Did I tell you that I dated a MacBookAir last year because my Acer 4810T Vista notebook was having serious hiccoughs? Well, after holding fast in belief and consorting to all sort of pragmatic solutions (like using an external disc player unit instead of every touching the built-in unit on the Acer 4810T), I decided that I could live with the whacky Vista Acer notebook. Buying the Acer W500 Iconia with the Windows 7 showed me that I did in fact like Windows 7, and the Acer tablet technology more. In fact, the Iconia W500 made me a bigger Acer fan and a better Windows (7) fan.
So, back to the fateful Monday three weeks ago, when I began installing the Windows 7 Home Premium upgrade on the Acer 4810T. For starters, it seemed fine and wow, really, cool.
I logged on to Facebook and bragged about it and quite simply, jinxed it all.
Firstly, the ESET firewall could not be re-started.
Then the real Windows 7 Balrog began the attack like a zillion arrows across the hallowed depths and darkness of Khazad-dum. The Windows Updater seemed to have heaps, and heaps to download and install, and after attempting to re-start, the machine began to hand. Logging off... but never. Shutting down... but never.
This went on for two days, and I skipped any winks, staying awake to download, repeat, shut-down, repeat, force re-start, repeat, wait, download, repeat, re-start. The experience could make Alan Ginsberg write 21 new poems and 4 new novellas on the evils of technology as drug and hell, and we are all the abused victims of rich and fat corporations that skimmed off our insatiable need for efficiency. Whatever happened to the human mind, memory, and fingers clicking away at key strokes hitting through a carbon ribbon and striking paper.
Came to a certain point, I knew my Acer 4810T was "Lost". Euphemistically and plainly. Some facts are wonderfully simple in truth and you cannot argue any other way.
So, ensuring that my Acer W500 Iconia was good enough for me to use for my work assignment the following week (that was, last week) to Hiroshima, Japan, I brough the notebook down to Acer and abbreviated the whole experience: Blue Screen of Death when loading disc in player, and yes, upgraded to Windows 7 and system constantly "hangs".
So, finally I was doing my laundry out in the open, and it is all hung out for the fact. Windows? Why just hang out the laundry outside on the clothes line to dry, right? Yes, Windows does not work and all it does it drive you outside to hang yourself, after your system hangs, hangs, and stays, hung!
Now, I look at th Windows logo on the screen at start-up and marvel.

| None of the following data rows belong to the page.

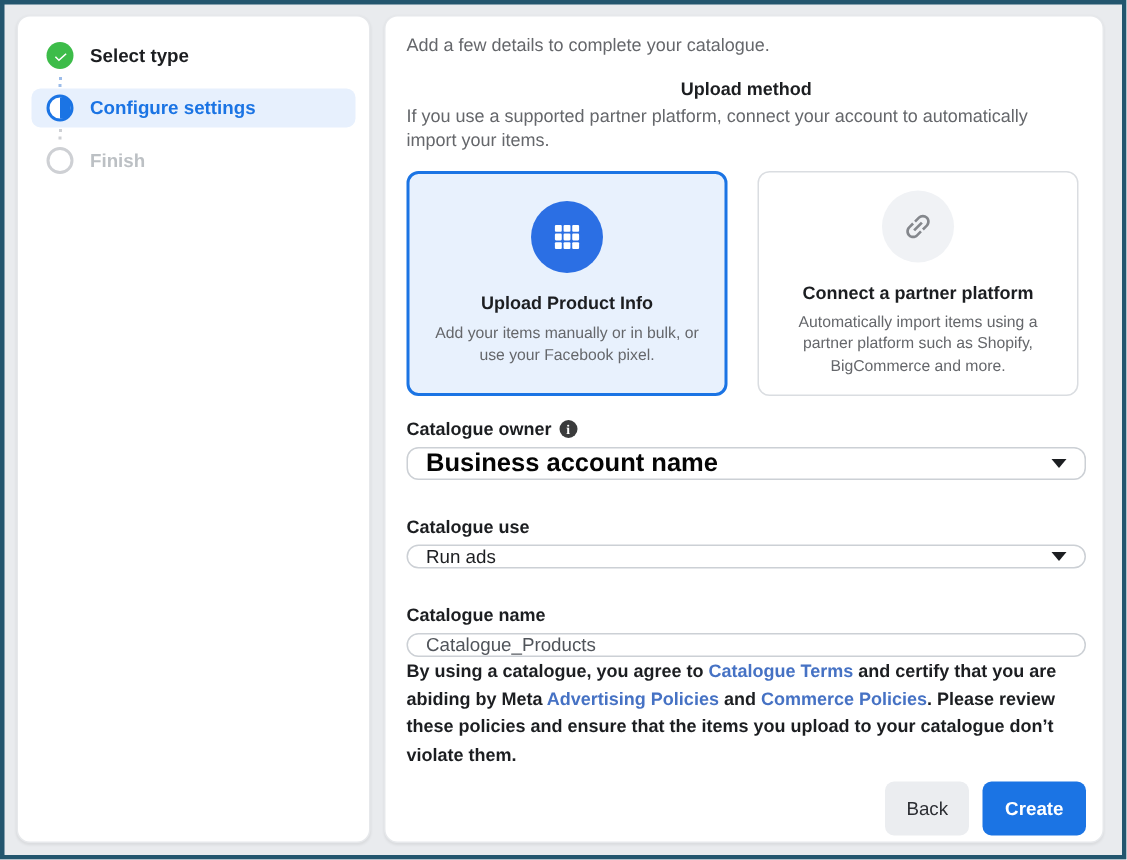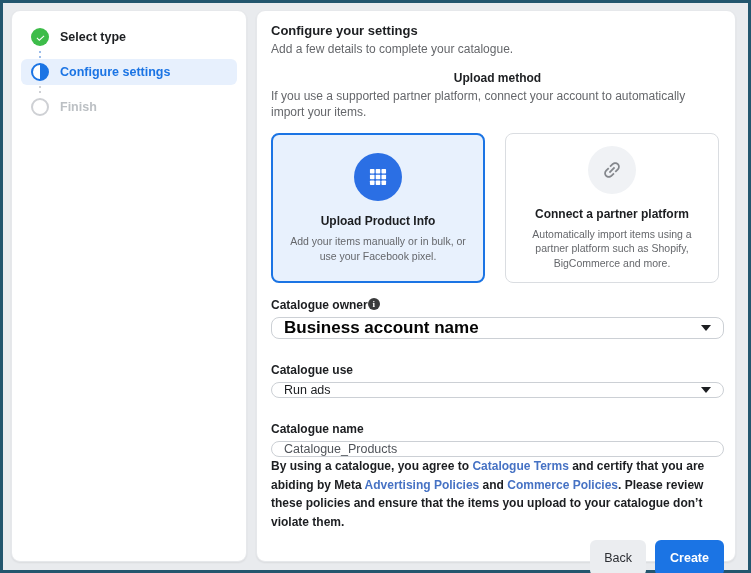--- a/index.html
+++ b/index.html
@@ -70,21 +70,21 @@
     margin-bottom: 13px;
   }
   .card-circle.blue { background: #2b6fe4; }
   .card-circle.grey { background: #f0f2f5; }
   .card-circle svg { width: 22px; height: 22px; }
   .card-title { font-size: 12px; font-weight: bold; color: #1c1e21; margin-bottom: 6px; }
   .card-desc { font-size: 10.5px; color: #65676b; line-height: 1.4; }
 
   .field-label {
     font-size: 12px; font-weight: bold; color: #1c1e21;
-    margin-bottom: 5px; display: flex; align-items: flex-start; 
+    margin-bottom: 5px; display: flex; align-items: center; gap: 5px;
   }
   .info-badge {
     width: 12px; height: 12px; border-radius: 50%;
     background: #3a3b3c; color: #fff;
     font-size: 9px; font-weight: bold; font-family: "Liberation Serif", serif;
     display: inline-flex; align-items: center; justify-content: center;
     cursor: pointer;
   }
   .select-box {
     border: 1px solid #ccd0d5; border-radius: 8px; background: #fff;
@@ -138,21 +138,20 @@
       <span class="step-label">Configure settings</span>
     </div>
     <div class="connector grey"></div>
     <div class="step upcoming">
       <span class="step-icon empty"></span>
       <span class="step-label">Finish</span>
     </div>
   </aside>
 
   <main class="main panel">
-    <div class="page-title">Configure your settings</div>
     <div class="page-subtitle">Add a few details to complete your catalogue.</div>
 
     <div class="section-label">Upload method</div>
     <div class="section-desc">If you use a supported partner platform, connect your account to automatically import your items.</div>
 
     <div class="cards">
       <div class="card selected">
         <div class="card-circle blue">
           <svg viewBox="0 0 24 24">
             <rect x="3.2" y="3.2" width="5" height="5" rx="0.8" fill="#fff"></rect>

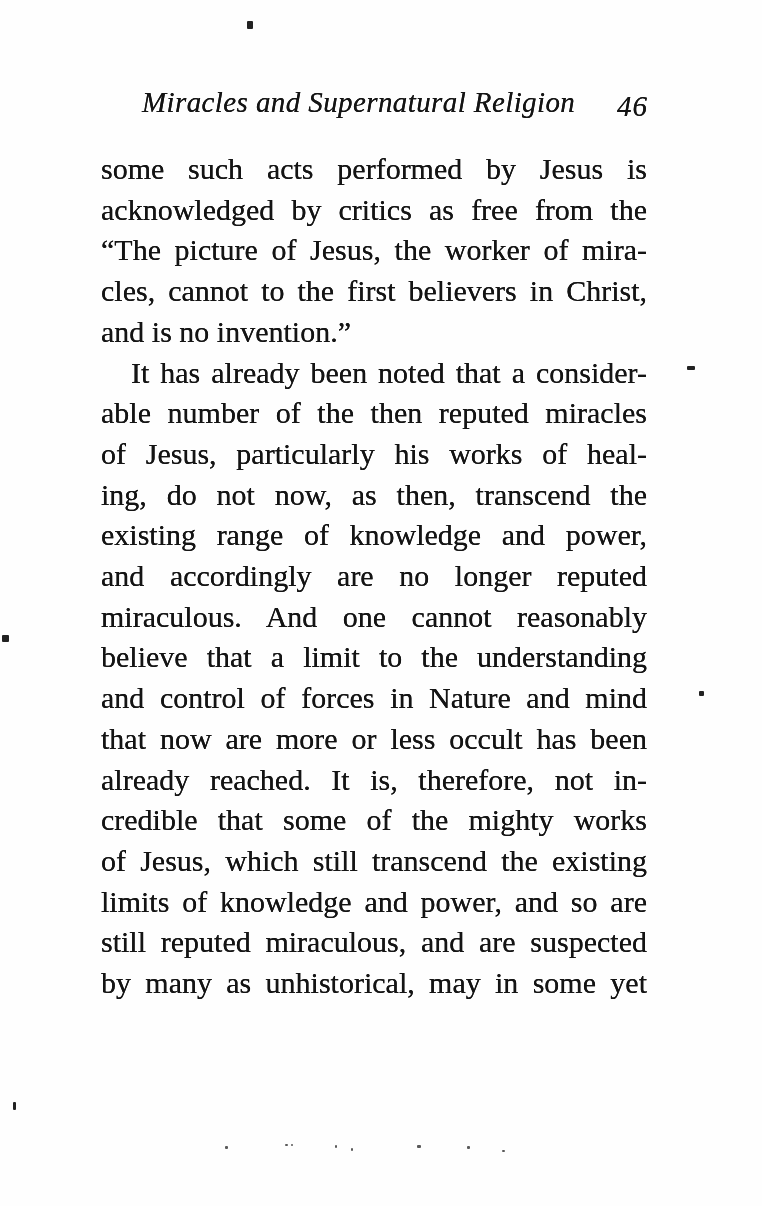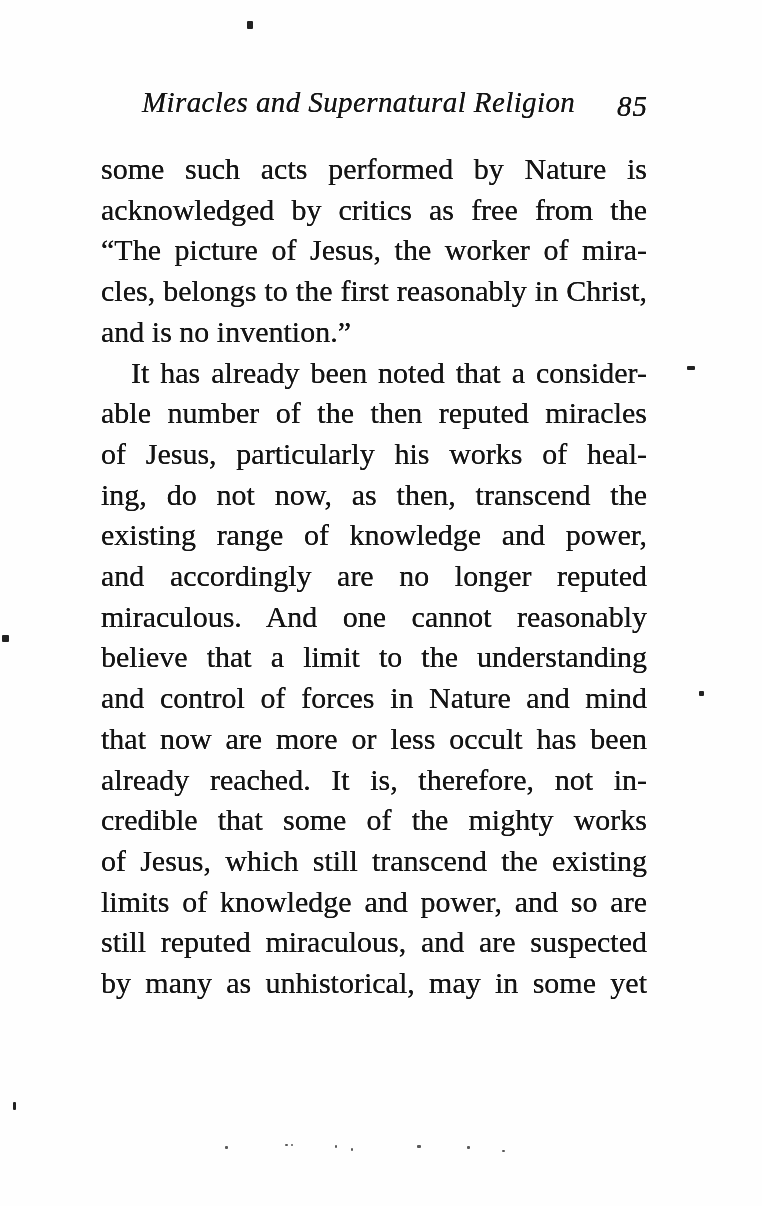--- a/index.html
+++ b/index.html
@@ -66,30 +66,30 @@
     background: #5a5a5a;
   }
 </style>
 </head>
 <body>
 
 <div class="page">
 
   <div class="running-header">
     <span class="title">Miracles and Supernatural Religion</span>
-    <span class="pagenum">85</span>
+    <span class="pagenum">46</span>
   </div>
 
   <div class="body-text">
 
     <div>
-      <div class="line">some such acts performed by Nature is</div>
+      <div class="line">some such acts performed by Jesus is</div>
       <div class="line">acknowledged by critics as free from the</div>
       <div class="line">“The picture of Jesus, the worker of mira-</div>
-      <div class="line">cles, belongs to the first reasonably in Christ,</div>
+      <div class="line">cles, cannot to the first believers in Christ,</div>
       <div class="line nojust">and is no invention.”</div>
     </div>
 
     <div>
       <div class="line indent">It has already been noted that a consider-</div>
       <div class="line">able number of the then reputed miracles</div>
       <div class="line">of Jesus, particularly his works of heal-</div>
       <div class="line">ing, do not now, as then, transcend the</div>
       <div class="line">existing range of knowledge and power,</div>
       <div class="line">and accordingly are no longer reputed</div>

1. With all this crappy problems, why there can not be another company like Adobe to create a really simple and great OS to rival Windows and Office?
Answer (from Steve Jobs): Mac, dummy!

2. So why can't Mac work with Flash?
Answer (Jobless Steve): Darn, you can't trust them Adobe folks. Did you notice how your Adobe Reader 9.2.0 now does not launch or work after installing Windows 7? (Yeah, wow, that is so true!)

What is the lesson, three weeks later, and with an Acer 4810T Windows 7 upgraded personal computer that is whacky and wonky and really slower than when you ran Vista on it, and now can't even run some software, or install, or uninstall, or well, even run reliably?

LESSON: never get Upgrades. Buy exactly what you want, use it and then dump it. At this rate, the greatest waste of our time is really TIME and ENERGY to simply keep things running.